- Given text:
^^^^^^^^

There are two components to every financial deal being; return and risk. Often, dentists (and the vast majority of people for that matter) fail to assess both with the same amount of diligence and attention because they tend to focus most of their attention on return. However, research shows that there are two common traits of extremely successful and experienced investors. Firstly, they are absolutely fanatical about risk, asking themselves; “what can go wrong?” and “can I lose any money doing this?” Once they are satisfied that the risk of losing money is remote to almost impossible (they never want to lose money), only then do they turn their attention to the potential upside being, return. Secondly, these investors only invest if they can exploit the risk-return equation. That is, they are looking to achieve very healthy returns for comparatively very little risk – they don’t accept that you need to accept higher risk if you want higher returns.

With that in mind, this article will investigate the specific actions that dentists can undertake to de-risk their own personal investment strategy.

Work to a plan

I believe everyone needs to have a core investment strategy. A core strategy is the lowest risk strategy to get you from where you are today to retirement (maybe a better description for retirement is “financial freedom”). That is, a dentist that is 40 years old might like to achieve financial freedom at by 55 to 60 years of age. Therefore, a core strategy is the lowest risk strategy possible, that achieves financial freedom by age 60. Once a core strategy is implemented, if the dentist has additional surplus cash then perhaps he/she can invest and take higher risk – but only after the core strategy is implemented and protected. If the higher risk investments pay off, maybe they will be able to retire before age 60. But, if they don’t work, at least they can rely on the core strategy.

Successful investing is all about achieving the highest return for the lowest possible risk. So invest in quality assets and then do everything possible to eliminate or mitigate all investment risks. Having a clear picture of your strategy is key to achieve this. Let’s look at steps you can take to de-risk your strategy.

Take these two steps to avoid investing in poor quality assets

Without a doubt, the quality of your assets will determine 80% of your financial outcomes. That is, if you invest in high quality assets, you can expect high quality returns. The reverse is also true. Therefore, to increase the probability of being a successful investor (or put differently, reduce the risk of being unsuccessful), you need to focus your energy on only investing in quality assets. How do you do that?

I believe that are two fundamental actions you need to take:

  1. You need to have a clear idea of what your investment strategy is and what assets you need to invest in to underpin that strategy. For example, your strategy might be to buy three investment properties over the next 5 years and then once that is completed, to invest any surplus cash flow into the share market. You know that the three properties need to be located in major capital cities, be blue-chip properties, have a good land value component, be scarce assets and have proven historical capital growth of more than 7% p.a. In respect to share market investments, you intend on investing in a lost cost index fund. Having a clear strategy in mind will ensure you don’t get distracted by low quality, higher risk “opportunities” i.e. stick to your strategy.

^^^^^^^^

- Your objective:
In the example strategy in the article on de-risking investments, what requirements must the three investment properties meet? List every one.

^^^^^^^^

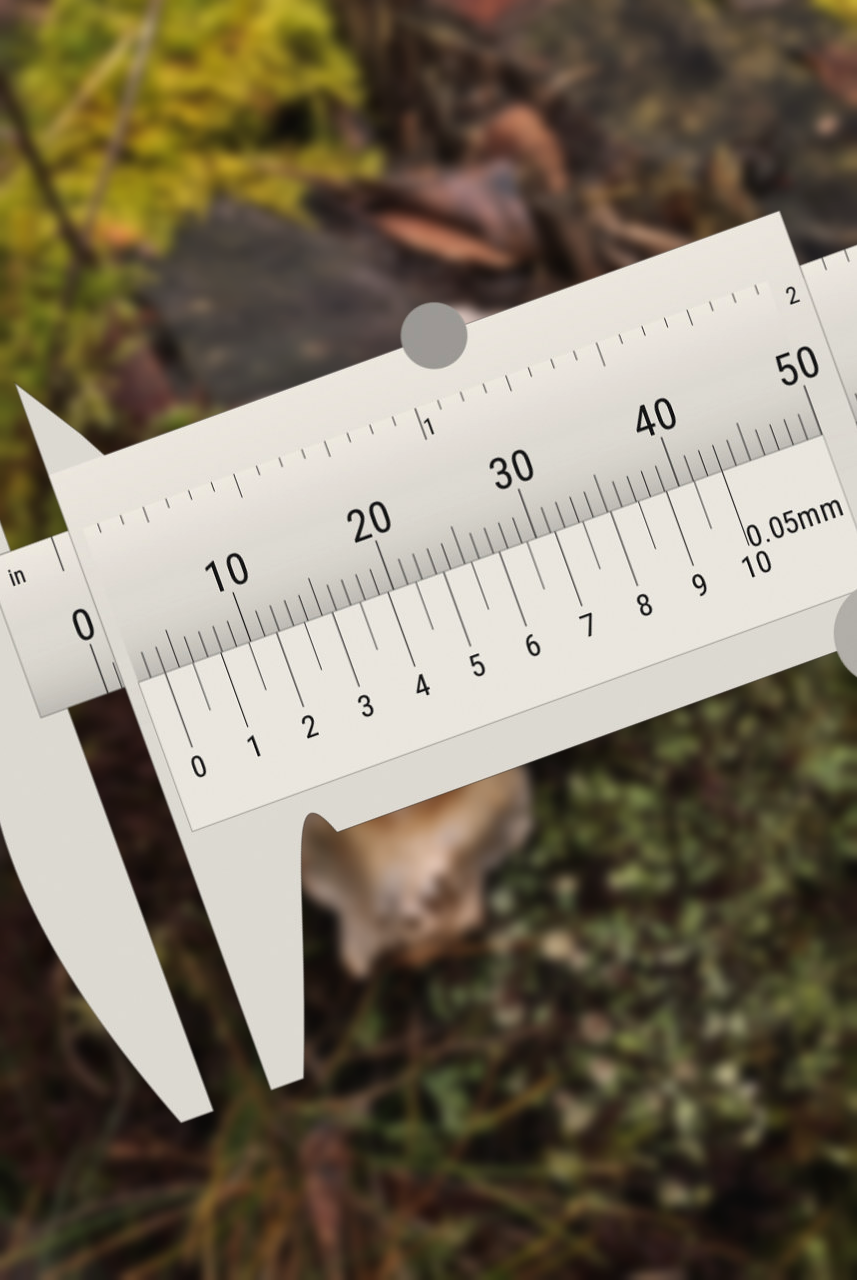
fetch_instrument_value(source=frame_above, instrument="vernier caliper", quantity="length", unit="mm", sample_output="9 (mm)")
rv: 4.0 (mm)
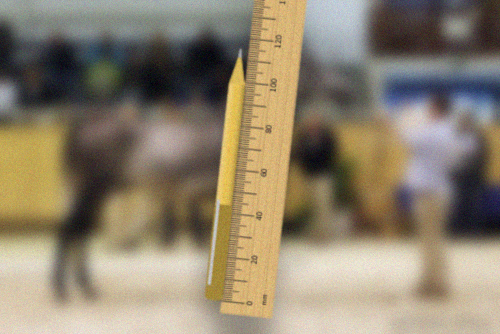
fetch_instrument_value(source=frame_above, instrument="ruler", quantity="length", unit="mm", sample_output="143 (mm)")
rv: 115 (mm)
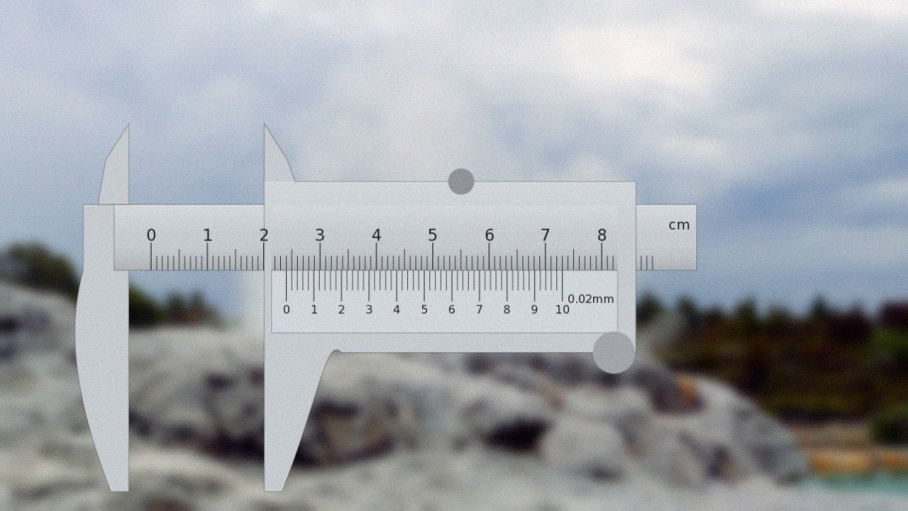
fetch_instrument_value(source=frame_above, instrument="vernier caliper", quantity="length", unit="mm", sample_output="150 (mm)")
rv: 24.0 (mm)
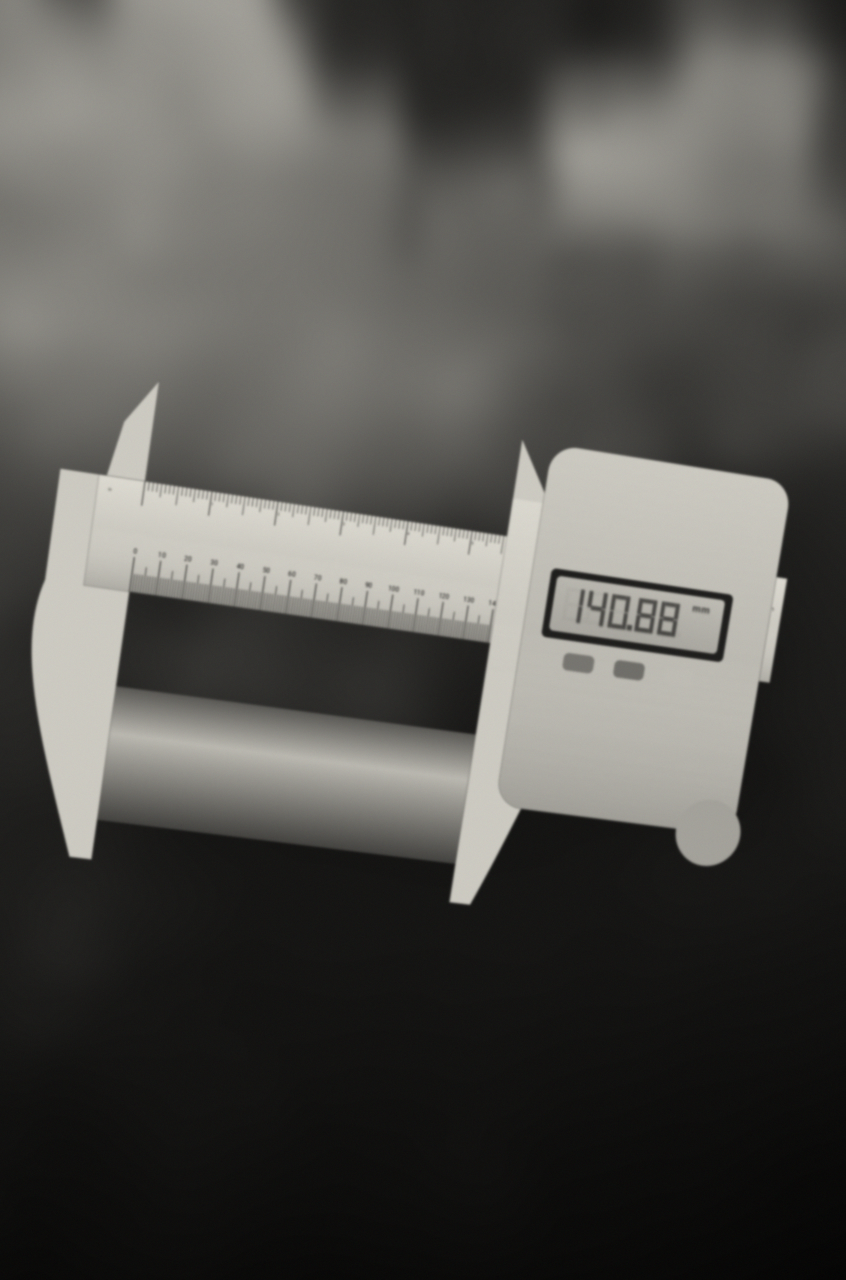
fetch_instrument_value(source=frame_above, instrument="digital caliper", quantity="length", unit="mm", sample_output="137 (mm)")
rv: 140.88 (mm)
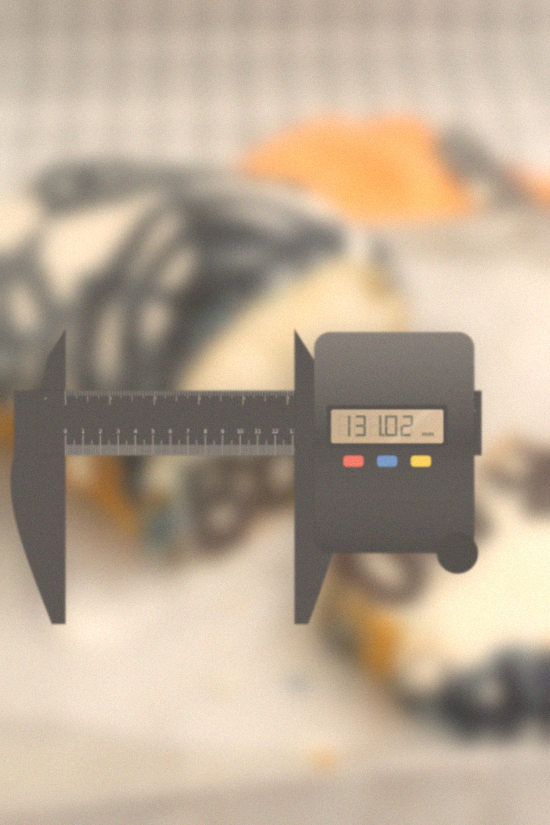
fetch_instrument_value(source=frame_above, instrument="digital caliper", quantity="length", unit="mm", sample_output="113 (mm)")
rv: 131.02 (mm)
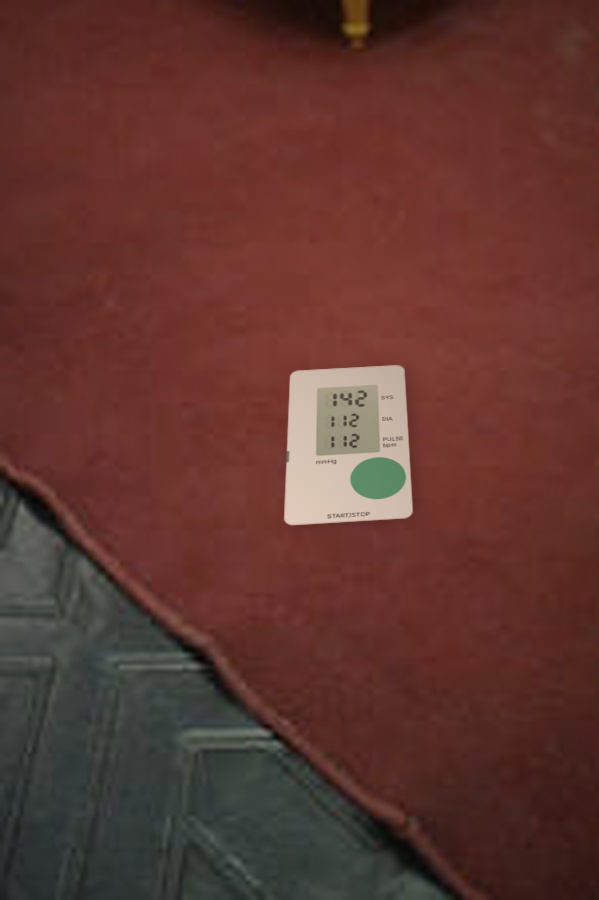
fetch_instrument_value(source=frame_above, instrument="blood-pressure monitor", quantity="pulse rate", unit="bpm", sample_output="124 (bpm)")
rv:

^^^^^^^^

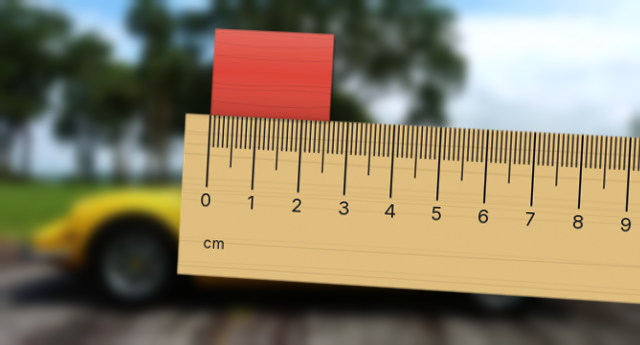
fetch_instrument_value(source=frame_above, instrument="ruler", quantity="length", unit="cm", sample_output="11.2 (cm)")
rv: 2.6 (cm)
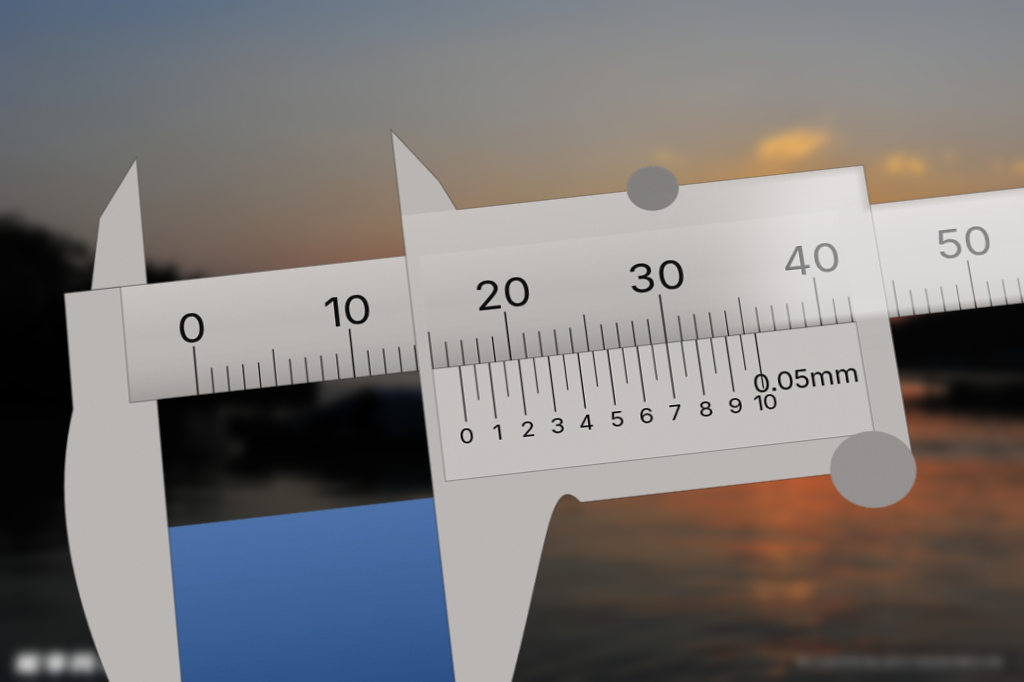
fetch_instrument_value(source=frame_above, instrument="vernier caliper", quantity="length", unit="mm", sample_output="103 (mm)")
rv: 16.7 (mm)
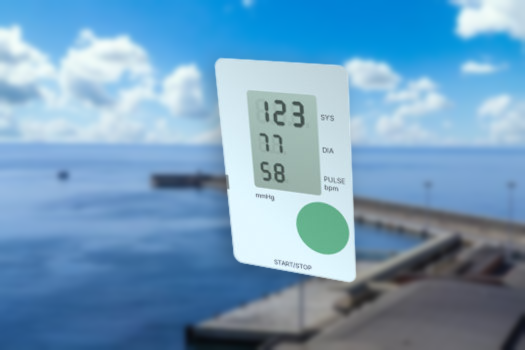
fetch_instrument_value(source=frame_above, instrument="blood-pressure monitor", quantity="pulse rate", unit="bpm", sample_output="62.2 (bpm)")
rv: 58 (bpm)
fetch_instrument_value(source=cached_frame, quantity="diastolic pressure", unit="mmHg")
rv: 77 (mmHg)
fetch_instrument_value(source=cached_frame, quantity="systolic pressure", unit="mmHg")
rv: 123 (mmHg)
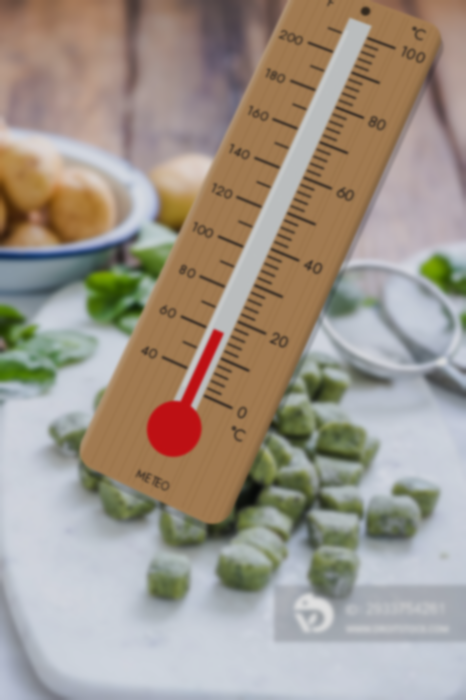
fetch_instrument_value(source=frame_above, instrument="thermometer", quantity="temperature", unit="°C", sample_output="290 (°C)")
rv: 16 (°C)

^^^^^^^^

- Output for this task:
- Located in major capital cities
- Blue-chip properties
- A good land value component
- Scarce assets
- Proven historical capital growth of more than 7% p.a.